▶ _OBJECTIVE A_
Answer these questions from the Everdell v. Preston opinion:
(i) Which division of the district court heard the case?
(ii) Who is listed as counsel for the defendants?
(iii) On what date were the responses to the motions filed?
▶ _OBJECTIVE B_
Transcribe the Everdell v. Preston opinion word for word between "Everdell v. Preston, 717" and "et al., Defendants.", inclusive.

## START SOURCE EXTRACT

Everdell v. Preston, 717 F. Supp. 1498 (M.D. Fla. 1989)

U.S. District Court for the Middle District of Florida - 717 F. Supp. 1498 (M.D. Fla. 1989)
August 9, 1989

717 F. Supp. 1498 (1989)

William EVERDELL, et al., Plaintiffs,
Walter L. PRESTON, et al., Defendants.

No. 89-624-CIV-T-17(C).

United States District Court, M.D. Florida, Tampa Division.

August 9, 1989.

*1499 Leigh E. Dunston, Stephen L. Hayford, Gunster, Yoakley, Criser & Stewart, P.A., West Palm Beach, Fla., for plaintiffs.

Charles W. Pittman, MacFarlane, Ferguson, Allison & Kelly, Tampa, Fla., for defendants.


KOVACHEVICH, District Judge.

This cause is before the Court on Defendants' motions to dismiss the claims of the estate of Marian P. Darling and to dismiss the claims of Eleanore D. Everdell, filed May 25, 1989; memoranda in support of the motions, filed June 1, 1989; and responses thereto, filed June 22, 1989.

A complaint should not be dismissed for failure to state a claim unless it appears beyond doubt that Plaintiff can prove no set of facts that would entitle him to relief. Conley v. Gibson, 355 U.S. 41, 45-46, 78 S. Ct. 99, 101-102, 2 L. Ed. 2d 80 (1957). A trial court, in ruling on a motion to dismiss, is required to view the complaint in the light most favorable to the plaintiff. Scheuer v. Rhodes, 416 U.S. 232, 94 S. Ct. 1683, 40 L. Ed. 2d 90 (1947).

## END SOURCE EXTRACT
## START DATA ENTRIES

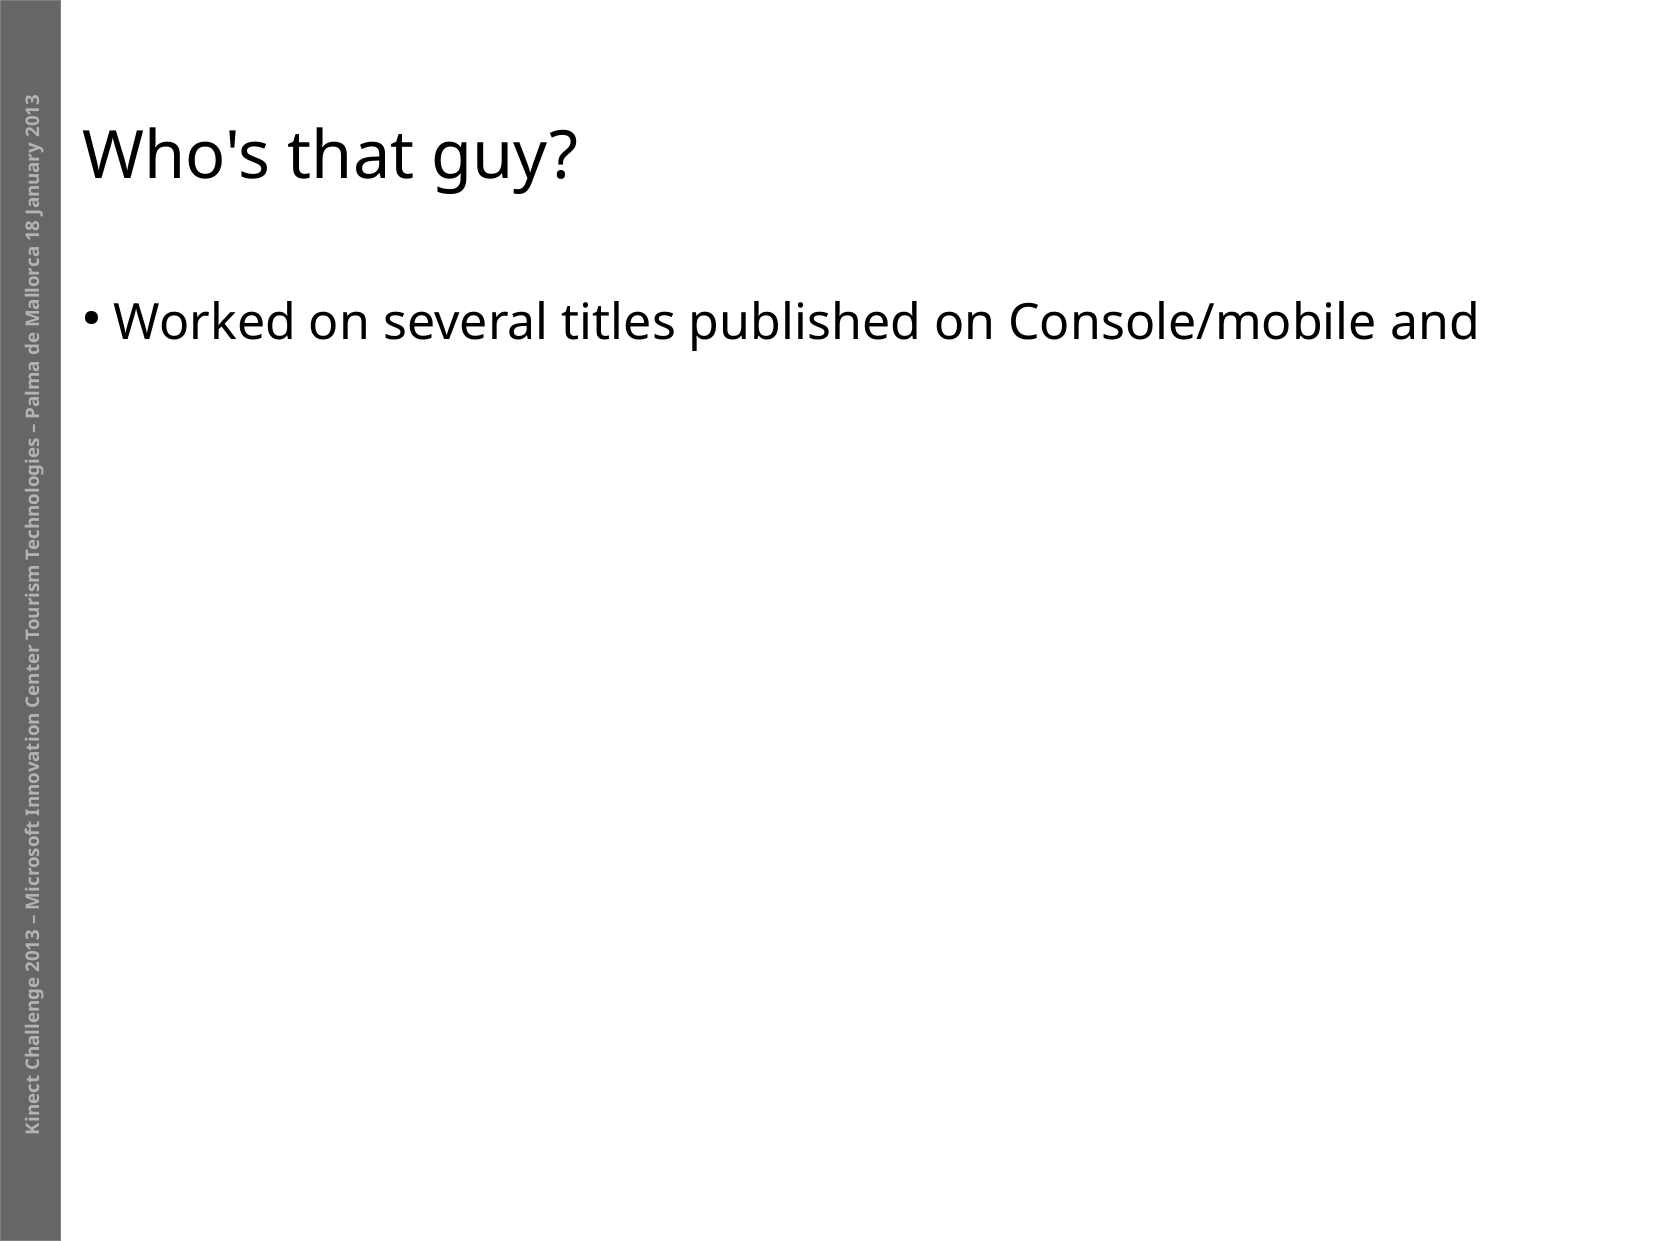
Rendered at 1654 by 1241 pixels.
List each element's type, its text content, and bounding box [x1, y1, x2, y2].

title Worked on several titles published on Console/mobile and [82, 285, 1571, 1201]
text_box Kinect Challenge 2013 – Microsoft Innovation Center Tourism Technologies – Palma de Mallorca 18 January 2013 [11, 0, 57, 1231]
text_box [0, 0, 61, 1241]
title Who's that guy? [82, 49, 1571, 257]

## END DATA ENTRIES

▶ _FULL ANSWER A_
(i) Tampa Division
(ii) Charles W. Pittman, MacFarlane, Ferguson, Allison & Kelly, Tampa, Fla.
(iii) June 22, 1989

▶ _FULL ANSWER B_
Everdell v. Preston, 717 F. Supp. 1498 (M.D. Fla. 1989)

U.S. District Court for the Middle District of Florida - 717 F. Supp. 1498 (M.D. Fla. 1989)
August 9, 1989

717 F. Supp. 1498 (1989)

William EVERDELL, et al., Plaintiffs,
Walter L. PRESTON, et al., Defendants.